Charlie Stross has just saved me the trouble of writing another Brexit screed. He makes a lot of sense. Go read it.
I am so tired of talking to people in the UK who wilfully refuse to believe the coming shit storm*, who insist, “Oh, the government would never let that happen to us!” They are mostly white, middle-class, nondisabled straight Christians; they won’t be first against the wall. They are the people who voted Leave. They’re used to being Us, not Them. (Those of us who have been Them all our lives are much less sanguine.) Even so, if I were them I’d be stockpiling food, meds, and fuel. If I had room for stockpiled fuel, I’d buy a generator. I’d cancel plans for travel anytime after February 2019. And I’d be very, very glad that, when the unrest comes, there aren’t more guns in the hands of UK citizens.
For those in North America and Europe (and every other continent for that matter), remember that the more complex and intertwined a system becomes, the easier it is to break. And civilisation is extraordinarily complex. Short term, what happens here after Brexit will be nothing like the UK. Long term? You might want to start looking at your supplies.
* Just eight months to go…
4 thoughts on “Nearing the cliff edge”
I’m not certain that stockpiling supplies is a productive strategy as I’m not sure survival for a few more days or months is worth the effort, Nicola.
The problem for stockpiling meds is the UK works solely on the prescription system for anything much beyond an aspirin, and even in circumstances where a private (i.e. paid at full cost outside of the NHS) prescription might be possible, GPs and pharmacists aren’t really on board with stockpiling. And if your medication is a controlled drug, as mine is, then opportunities for sourcing it elsewhere are effectively zero (opportunities for being banged up for trying are somewhat higher). I’ll simply be miserably in pain and far more disabled if we can’t source opioids, but for friends who are, for example, reliant on insulin, which isn’t manufactured anywhere in the UK, and which needs refrigeration, the stakes are far higher.

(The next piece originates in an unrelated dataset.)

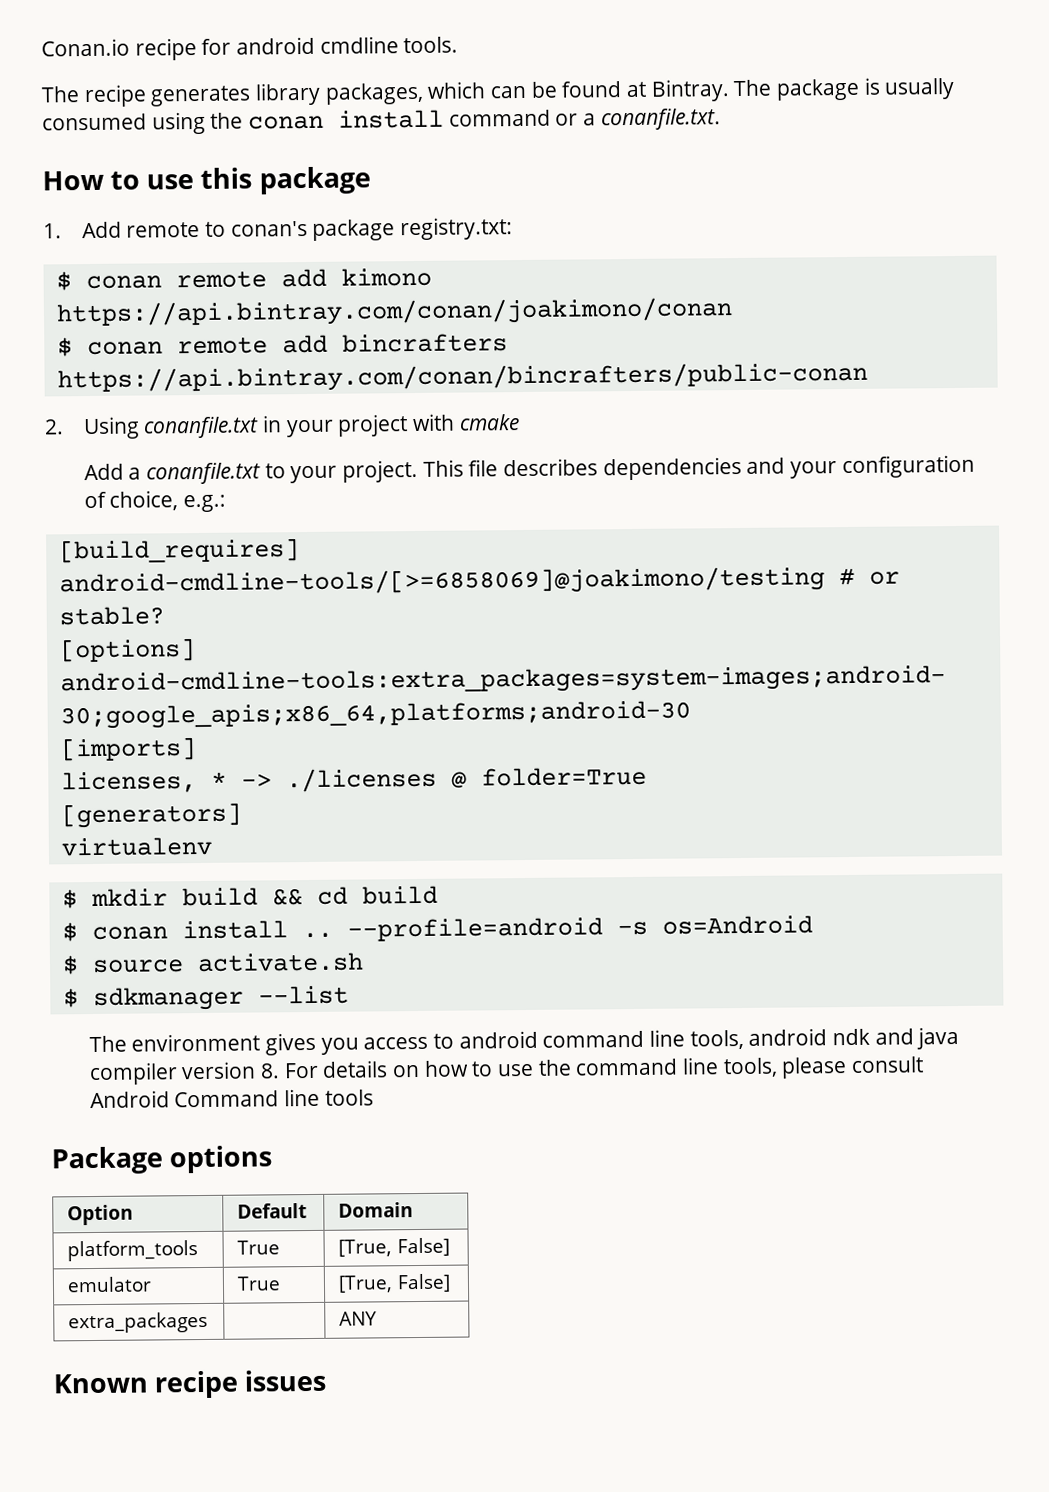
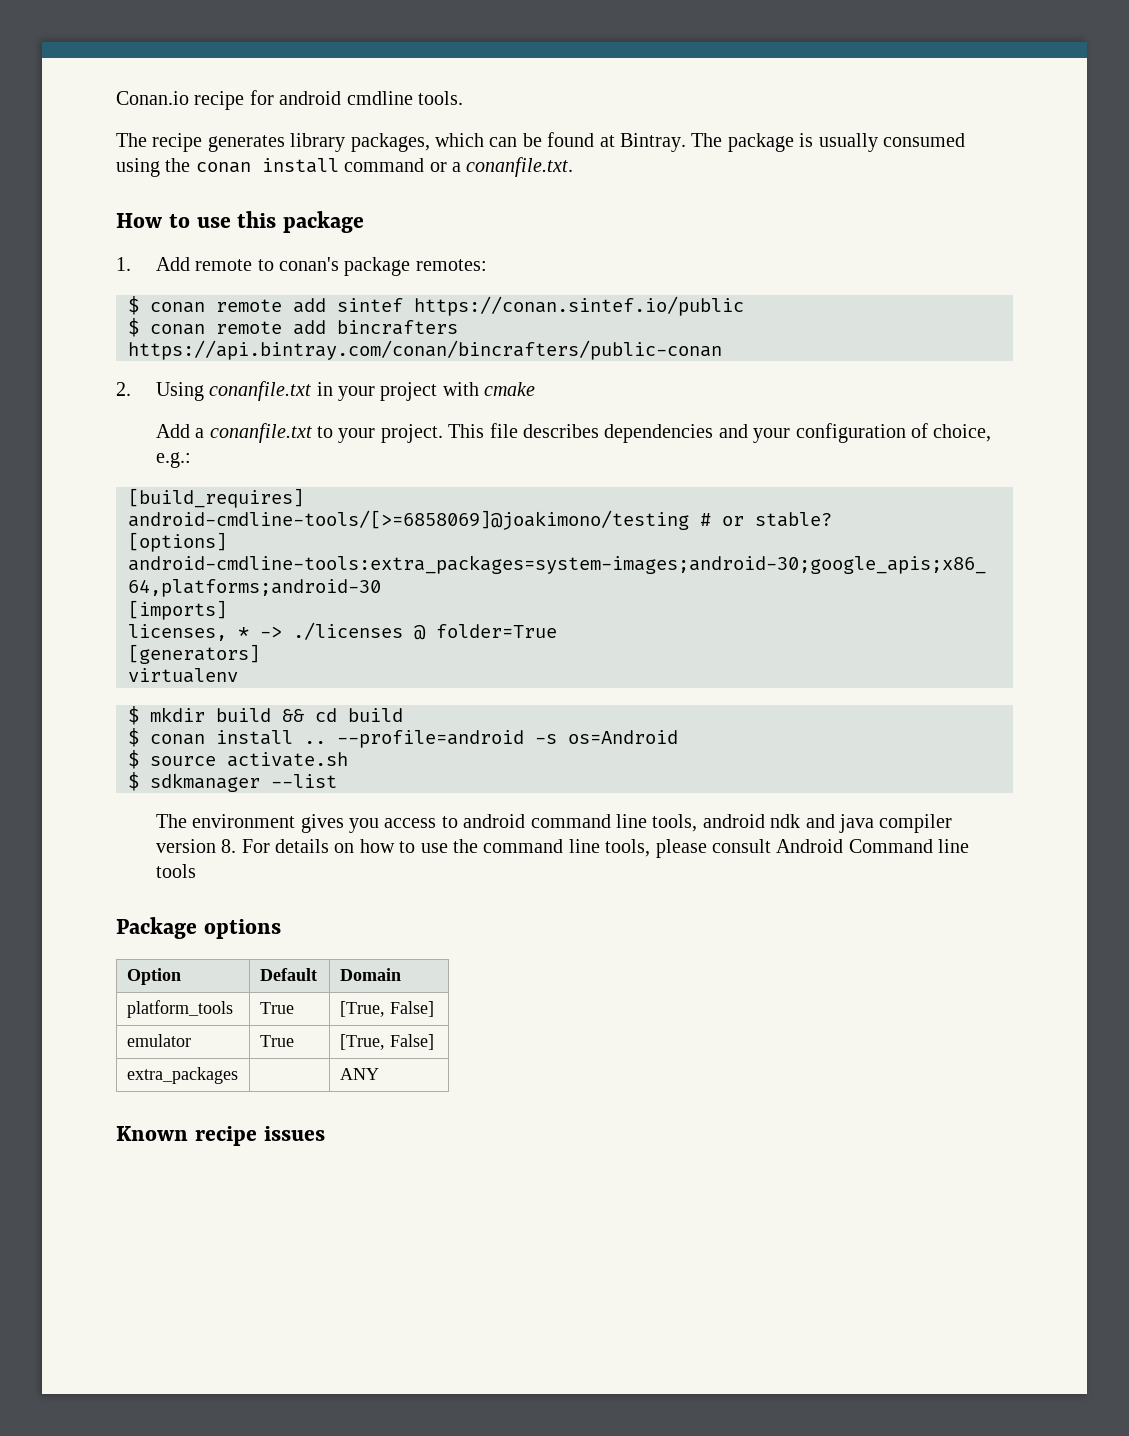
[399,217,513,241] [55,267,432,291] [55,297,733,328] registry.txt: // $ conan remote add kimono https://api.bintray.com/conan/joakimono/conan -> [415,259,487,271] [128,296,744,316] remotes: // $ conan remote add sintef https://conan.sintef.io/public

I hear you. If you can source opioids at least they have an extended shelf life. Insulin, even unopened and refrigerated, does not last long. I worry for people, I really do.
I used to keep a year’s supply of insulin on hand but if I lost refrigeration for very long it would all go bad. I know our genome is coded for survival but perhaps simple survival is something the new Homo will be better without.